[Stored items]
_ _ _ _ _ _ _
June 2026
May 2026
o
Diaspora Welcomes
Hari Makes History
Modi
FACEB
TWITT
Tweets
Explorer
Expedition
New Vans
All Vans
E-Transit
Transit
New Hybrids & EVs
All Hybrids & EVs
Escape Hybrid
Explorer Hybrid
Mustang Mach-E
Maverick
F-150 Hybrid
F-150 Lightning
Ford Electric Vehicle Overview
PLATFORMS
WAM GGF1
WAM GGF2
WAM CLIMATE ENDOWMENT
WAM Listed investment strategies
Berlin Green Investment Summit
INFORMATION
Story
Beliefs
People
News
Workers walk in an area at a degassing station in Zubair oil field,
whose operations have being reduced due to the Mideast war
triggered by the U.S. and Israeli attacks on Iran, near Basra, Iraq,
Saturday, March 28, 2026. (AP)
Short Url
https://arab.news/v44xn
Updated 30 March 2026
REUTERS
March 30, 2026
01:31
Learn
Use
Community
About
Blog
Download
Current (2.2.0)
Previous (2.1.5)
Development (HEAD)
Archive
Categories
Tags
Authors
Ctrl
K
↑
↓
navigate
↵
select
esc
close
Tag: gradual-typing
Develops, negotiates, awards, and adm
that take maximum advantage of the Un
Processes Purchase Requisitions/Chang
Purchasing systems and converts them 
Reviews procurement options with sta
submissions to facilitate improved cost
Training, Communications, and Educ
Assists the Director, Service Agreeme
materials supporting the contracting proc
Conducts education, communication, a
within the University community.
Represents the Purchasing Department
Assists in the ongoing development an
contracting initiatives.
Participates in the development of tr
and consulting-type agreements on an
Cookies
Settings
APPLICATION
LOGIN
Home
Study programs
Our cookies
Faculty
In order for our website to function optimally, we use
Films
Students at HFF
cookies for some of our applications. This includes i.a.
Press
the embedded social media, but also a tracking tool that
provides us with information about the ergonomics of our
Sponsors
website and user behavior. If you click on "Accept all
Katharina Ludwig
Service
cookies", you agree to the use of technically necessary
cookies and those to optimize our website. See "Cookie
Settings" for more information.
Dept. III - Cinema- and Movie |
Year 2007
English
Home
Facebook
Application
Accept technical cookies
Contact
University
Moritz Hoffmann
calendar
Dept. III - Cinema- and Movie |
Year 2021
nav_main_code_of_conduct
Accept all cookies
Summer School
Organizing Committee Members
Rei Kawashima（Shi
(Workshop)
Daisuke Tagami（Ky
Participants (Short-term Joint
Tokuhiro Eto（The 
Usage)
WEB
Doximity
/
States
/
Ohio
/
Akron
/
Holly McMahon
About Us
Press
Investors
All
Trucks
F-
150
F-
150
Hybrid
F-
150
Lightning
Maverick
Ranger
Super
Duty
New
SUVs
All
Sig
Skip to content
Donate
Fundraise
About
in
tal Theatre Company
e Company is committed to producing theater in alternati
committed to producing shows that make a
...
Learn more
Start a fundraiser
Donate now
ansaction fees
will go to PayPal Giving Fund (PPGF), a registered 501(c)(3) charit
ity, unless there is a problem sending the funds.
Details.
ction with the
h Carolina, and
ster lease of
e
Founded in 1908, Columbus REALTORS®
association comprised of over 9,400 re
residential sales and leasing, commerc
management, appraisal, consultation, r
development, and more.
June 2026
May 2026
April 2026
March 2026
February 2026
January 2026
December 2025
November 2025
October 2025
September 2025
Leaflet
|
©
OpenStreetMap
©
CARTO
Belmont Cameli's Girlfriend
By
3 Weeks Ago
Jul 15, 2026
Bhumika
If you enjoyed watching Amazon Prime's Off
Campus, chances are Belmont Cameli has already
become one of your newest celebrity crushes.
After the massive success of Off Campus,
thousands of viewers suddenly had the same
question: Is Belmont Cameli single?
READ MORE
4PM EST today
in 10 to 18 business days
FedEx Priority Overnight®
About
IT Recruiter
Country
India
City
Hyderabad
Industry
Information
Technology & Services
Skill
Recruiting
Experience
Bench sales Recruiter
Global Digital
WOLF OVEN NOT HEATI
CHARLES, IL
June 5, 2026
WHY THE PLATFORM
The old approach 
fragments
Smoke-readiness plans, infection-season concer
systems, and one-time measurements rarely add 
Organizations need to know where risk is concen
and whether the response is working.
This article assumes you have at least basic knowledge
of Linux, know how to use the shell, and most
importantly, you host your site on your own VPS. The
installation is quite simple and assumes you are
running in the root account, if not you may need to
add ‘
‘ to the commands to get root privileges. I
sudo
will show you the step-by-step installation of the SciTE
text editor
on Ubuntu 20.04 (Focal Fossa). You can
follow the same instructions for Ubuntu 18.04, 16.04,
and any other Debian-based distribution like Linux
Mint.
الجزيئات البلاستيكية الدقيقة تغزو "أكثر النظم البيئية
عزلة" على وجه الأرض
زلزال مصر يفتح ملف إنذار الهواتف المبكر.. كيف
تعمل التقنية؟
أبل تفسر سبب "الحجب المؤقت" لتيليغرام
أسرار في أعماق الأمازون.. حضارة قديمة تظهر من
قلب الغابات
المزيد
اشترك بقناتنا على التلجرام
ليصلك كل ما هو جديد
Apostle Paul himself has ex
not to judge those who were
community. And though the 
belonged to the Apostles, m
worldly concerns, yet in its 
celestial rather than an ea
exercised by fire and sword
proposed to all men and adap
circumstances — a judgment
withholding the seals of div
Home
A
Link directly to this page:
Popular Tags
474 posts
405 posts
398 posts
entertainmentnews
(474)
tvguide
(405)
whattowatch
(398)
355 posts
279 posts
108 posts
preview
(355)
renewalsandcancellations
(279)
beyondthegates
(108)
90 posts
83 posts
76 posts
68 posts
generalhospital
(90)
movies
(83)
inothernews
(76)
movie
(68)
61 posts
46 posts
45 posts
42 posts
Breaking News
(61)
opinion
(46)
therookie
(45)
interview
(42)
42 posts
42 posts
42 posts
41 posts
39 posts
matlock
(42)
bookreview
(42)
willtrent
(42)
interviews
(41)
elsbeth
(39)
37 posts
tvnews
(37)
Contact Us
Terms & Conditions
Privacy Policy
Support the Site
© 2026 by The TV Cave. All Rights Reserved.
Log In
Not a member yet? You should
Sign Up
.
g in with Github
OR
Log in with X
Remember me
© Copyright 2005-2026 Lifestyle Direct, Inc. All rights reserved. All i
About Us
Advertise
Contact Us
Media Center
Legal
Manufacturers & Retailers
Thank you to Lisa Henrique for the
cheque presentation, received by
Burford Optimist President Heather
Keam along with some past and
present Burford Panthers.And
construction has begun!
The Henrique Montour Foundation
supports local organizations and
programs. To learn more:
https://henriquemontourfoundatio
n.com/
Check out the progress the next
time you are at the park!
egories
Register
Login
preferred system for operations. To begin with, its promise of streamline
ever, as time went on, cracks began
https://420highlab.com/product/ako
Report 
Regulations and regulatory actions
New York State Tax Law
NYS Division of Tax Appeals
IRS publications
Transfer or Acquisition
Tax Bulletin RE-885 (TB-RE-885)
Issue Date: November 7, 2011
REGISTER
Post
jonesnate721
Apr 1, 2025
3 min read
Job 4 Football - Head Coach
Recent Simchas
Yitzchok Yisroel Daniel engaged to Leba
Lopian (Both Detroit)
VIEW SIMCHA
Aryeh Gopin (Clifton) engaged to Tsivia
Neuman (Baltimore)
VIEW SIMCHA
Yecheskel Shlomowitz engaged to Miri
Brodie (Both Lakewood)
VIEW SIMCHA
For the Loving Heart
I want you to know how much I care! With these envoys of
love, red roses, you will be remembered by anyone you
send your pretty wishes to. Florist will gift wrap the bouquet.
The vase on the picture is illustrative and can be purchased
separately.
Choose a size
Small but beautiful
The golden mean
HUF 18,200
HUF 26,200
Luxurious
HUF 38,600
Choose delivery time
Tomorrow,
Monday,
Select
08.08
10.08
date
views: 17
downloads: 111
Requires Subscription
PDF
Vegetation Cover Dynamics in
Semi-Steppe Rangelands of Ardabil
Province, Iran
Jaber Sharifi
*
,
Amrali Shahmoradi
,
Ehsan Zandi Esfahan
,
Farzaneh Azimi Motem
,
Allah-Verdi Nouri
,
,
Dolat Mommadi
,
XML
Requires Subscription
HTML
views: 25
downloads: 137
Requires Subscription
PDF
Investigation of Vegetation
_ _ _ _ _ _ _
- _EXERCISE_
Using the entries above, work out how many lines contain the string "have". Respond with that number alone.

- _TASK RESULT_
2